5.4 Limitation of Liability
Always excluding our liability for personal injury or death, in no event shall we be liable to you for:

any direct damages or loss (whether arising in contract, tort, by statute or otherwise) being loss which is reasonably foreseeable by you and us at the time of entering into this Agreement in excess of the Annual Fee (set out in the Schedule) for the Software concerned; nor

any other form of loss or damage of whatsoever kind (whether arising in contract, tort, by statute or otherwise), including, but without limiting the generality of the foregoing, indirect, special, idiosyncratic or consequential damages or loss, loss of anticipated profits, loss of business opportunity or loss of contracts by you or any third party or claims or demands against you by any third party, loss arising out of or in connection with any act or omission of ours related to this Agreement, or any other economic loss in connection with or arising out of this Agreement; nor in connection with or arising out of the provision of Extra-Contractual Support in any manner whatsoever, any form of loss or damage of whatsoever kind (whether arising in contract, tort, by statute or otherwise), including, but without limiting the generality of the foregoing, direct, indirect, special, idiosyncratic or consequential damages or loss, loss of anticipated profits, loss of business opportunity or loss of contracts by you or any third party or claims or demands against you by any third party or other like economic loss.

6. COPYRIGHT
You acknowledge that the Software is confidential material and agree that you must not show it or allow it to be shown to any third party in any form whatsoever without our prior permission given to you in writing. We make available at reasonable charges a wide range of information which could assist you in the creation of independent computer programs to operate with the Software. In view of this ready availability, you also agree not to reverse engineer the Software (including, for example, the use of any reverse compilation, decompilation or disassembly techniques or similar methods) to determine any design structure, concepts and methodology behind the Software, whether to incorporate it within any product of your own creation, or for any other purpose.

7. TERMINATION
You may only terminate this Agreement after the Term by giving us thirty days written notice, but you will not be entitled to any refund of the Initial Fee and the Annual Fees. If we or you terminate this Agreement you lose your right to use the Software. You must therefore return ALL COPIES of the Software to us or you may, with our written permission, destroy ALL COPIES of the Software and certify to us in writing that you have done so.

8. CONFIDENTIALITY
Each party undertakes to keep and treat as confidential and not to disclose to any third party, any Confidential Information nor make use of such information for any purpose whatsoever, except for the purposes of this Agreement, provided that the foregoing obligation shall not extend to information which is: (i) in or comes into the public domain other than by breach of this Agreement; (ii) in the possession of one party prior to receipt from the other party; (iii) received bona fide by one party from a third party not receiving the information directly or indirectly from the other party.

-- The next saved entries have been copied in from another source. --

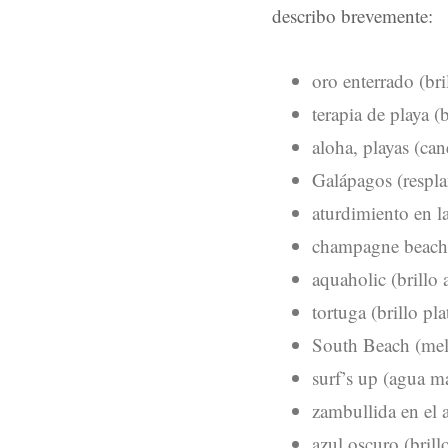
describo brevemente:
oro enterrado (br
terapia de playa 
aloha, playas (can
Galápagos (respl
aturdimiento en la
champagne beach 
aquaholic (brillo
tortuga (brillo pl
South Beach (mel
surf’s up (agua m
zambullida en el 
azul oscuro (brill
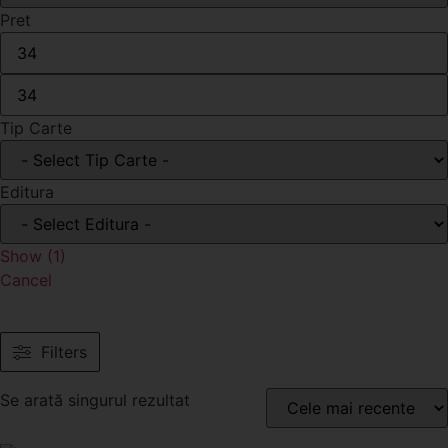
Pret
Tip Carte
Editura
Show
(
1
)
Cancel
Filters
Se arată singurul rezultat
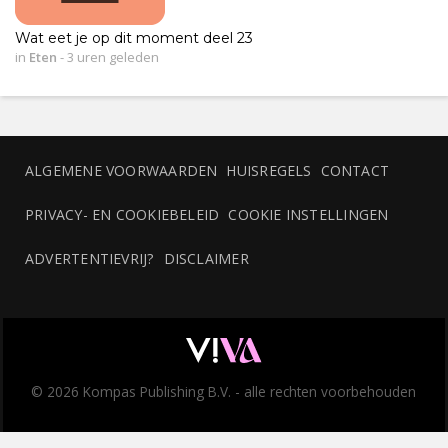
Wat eet je op dit moment deel 23
in
Eten
-
3 uren geleden
ALGEMENE VOORWAARDEN
HUISREGELS
CONTACT
PRIVACY- EN COOKIEBELEID
COOKIE INSTELLINGEN
ADVERTENTIEVRIJ?
DISCLAIMER
© 2026 Kompas Publishing B.V. - alle rechten voorbehouden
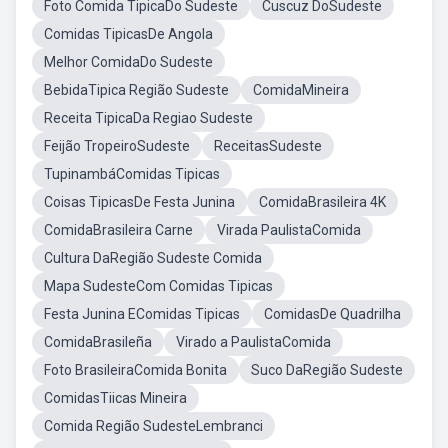
Foto Comida TipicaDo Sudeste
Cuscuz DoSudeste
Comidas TipicasDe Angola
Melhor ComidaDo Sudeste
BebidaTipica Região Sudeste
ComidaMineira
Receita TipicaDa Regiao Sudeste
Feijão TropeiroSudeste
ReceitasSudeste
TupinambáComidas Tipicas
Coisas TipicasDe Festa Junina
ComidaBrasileira 4K
ComidaBrasileira Carne
Virada PaulistaComida
Cultura DaRegião Sudeste Comida
Mapa SudesteCom Comidas Tipicas
Festa Junina EComidas Tipicas
ComidasDe Quadrilha
ComidaBrasileña
Virado a PaulistaComida
Foto BrasileiraComida Bonita
Suco DaRegião Sudeste
ComidasTiicas Mineira
Comida Região SudesteLembranci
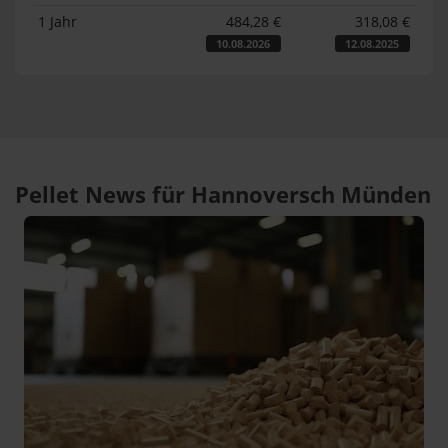
1 Jahr
484,28 €
318,08 €
10.08.2026
12.08.2025
Pellet News für Hannoversch Münden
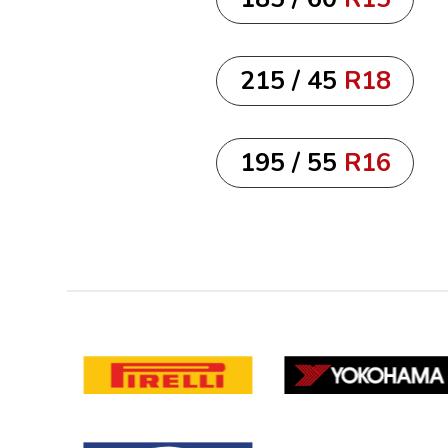
215 / 45
R18
195 / 55
R16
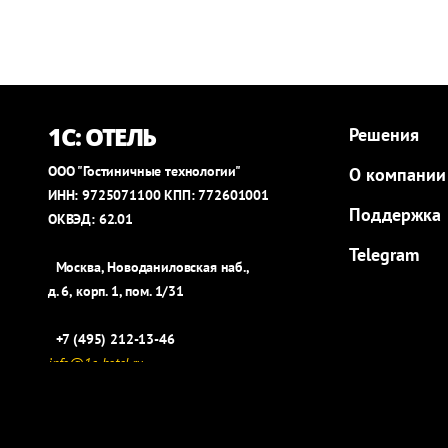
1С: ОТЕЛЬ
Решения
ООО "Гостиничные технологии"
О компании
ИНН: 9725071100 КПП: 772601001
Поддержка
ОКВЭД: 62.01
Telegram
Москва, Новоданиловская наб.,
д. 6, корп. 1, пом. 1/31
+7 (495) 212-13-46
info@1c-hotel.ru
https://t.me/Hotel1C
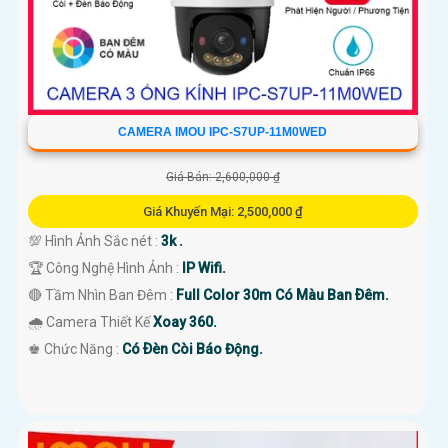
CAMERA IMOU IPC-S7UP-11M0WED
Giá Bán: 2,600,000 ₫
Giá Khuyến Mại: 2,500,000 ₫
💯 Hình Ảnh Sắc nét :
3k .
🏆 Công Nghệ Hình Ảnh :
IP Wifi.
🔴 Tầm Nhìn Ban Đêm :
Full Color 30m Có Màu Ban Ðêm.
🌧️ Camera Thiết Kế
Xoay 360.
️♚ Chức Năng :
Có Ðèn Còi Báo Động.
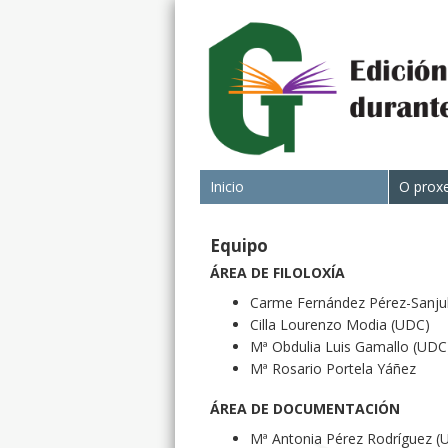
Inicio
O prox
Equipo
ÁREA DE FILOLOXÍA
Carme Fernández Pérez-Sanjul
Cilla Lourenzo Modia (UDC)
Mª Obdulia Luis Gamallo (UDC
Mª Rosario Portela Yáñez
ÁREA DE DOCUMENTACIÓN
Mª Antonia Pérez Rodríguez (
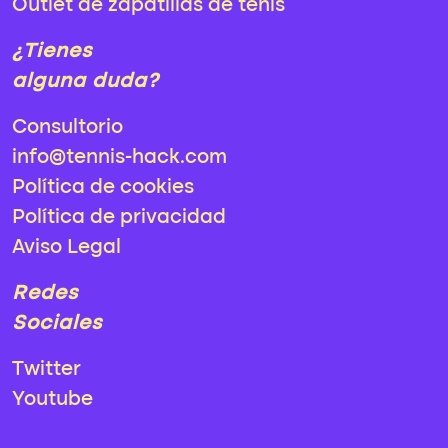
Outlet de zapatillas de tenis
¿Tienes
alguna duda?
Consultorio
info@tennis-hack.com
Política de cookies
Política de privacidad
Aviso Legal
Redes
Sociales
Twitter
Youtube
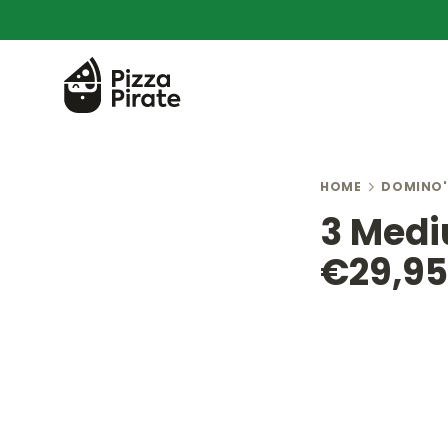
HOME
DOMINO'
3 Mediu
€29,95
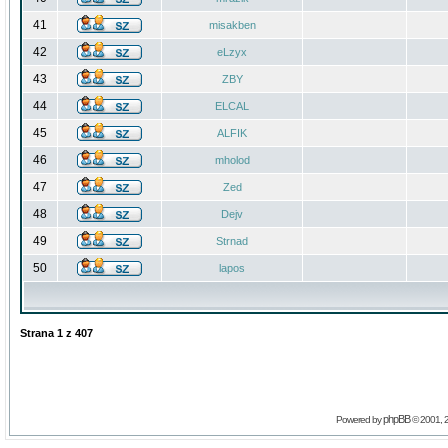
41
misakben
42
eLzyx
43
ZBY
44
ELCAL
45
ALFIK
46
mholod
47
Zed
48
Dejv
49
Strnad
50
lapos
Strana
1
z
407
phpBB
Powered by
© 2001, 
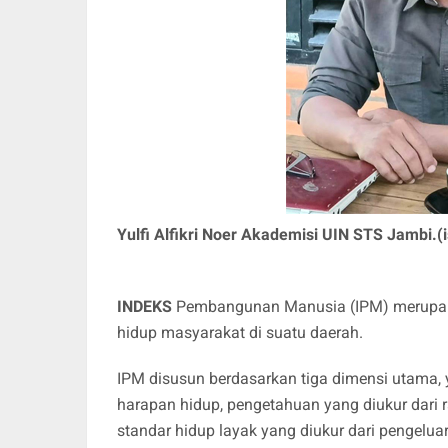
Yulfi Alfikri Noer Akademisi UIN STS Jambi.(i
INDEKS
Pembangunan Manusia (IPM) merupakan
hidup masyarakat di suatu daerah.
IPM disusun berdasarkan tiga dimensi utama, 
harapan hidup, pengetahuan yang diukur dari r
standar hidup layak yang diukur dari pengelua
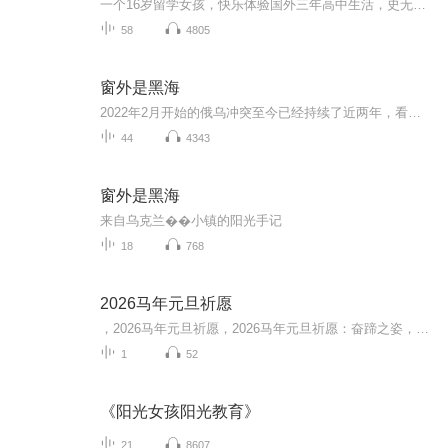
一个16岁留学女孩，快乐体验国外三年高中生活，史无前例地被美国名校富兰克林.马歇尔大学全奖录取。生活就是如此简单，生命就要这样绽放；25年的中国父母教育经验，向你展现中国教育的智慧和精华；告诉你，一个中国女孩的成长教育轨迹。。。。。。
58
4805
窗外是黑海
2022年2月开始的俄乌冲突至今已经持续了近两年，看到因冲突导致的焦土一片，不禁让人回想起那曾经的岁月静好，黑海边的小城市刻赤，记录了一段让人难以忘怀的异国亲情。如果不是亲身经历过或美好，或挣扎的时光，又怎会珍惜现下最最简单的需求---和平！
44
4343
窗外是黑海
来自乌克兰��小镇的阳光手记
18
768
2026马年元旦祈愿
，2026马年元旦祈愿，2026马年元旦祈愿：奋蹄之姿，赴时代之约我祈愿，2026年的中国 山河锦绣，繁荣昌盛。我祈愿，2026年的每个奋斗者，都能策马扬鞭，不负韶华。我祈愿，2026年的情感世界，温暖纯粹 情谊绵长。我祈愿，，2026年的我们，心怀热爱，向阳而...
1
52
《阳光女孩阳光教育》
21
8607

9. DATA SECURITY AND DISASTER RECOVERY
The Software resides on the Designated Equipment which is under your control and not ours. You are solely responsible for the security and provision of back-up copies of the Software together with recovery of it in the event of any circumstance.

10. THIRD PARTY SOFTWARE
It may show on the Schedule that we are supplying certain computer software products which do not originate from us and which we are not licensing to you under this Agreement (which we will refer to as "Third Party Software"). You agree that it is your sole responsibility to ensure that you have a valid license for your use of the Third Party Software. Moreover, you specifically agree that you assume full responsibility for the information and results obtained from the use of the Third Party Software and for the application of such information and results and that we give no warranties or representations, and there shall be excluded from this Agreement any warranties or conditions, either express or implied,
statutory or otherwise, with regard to the Third Party Software.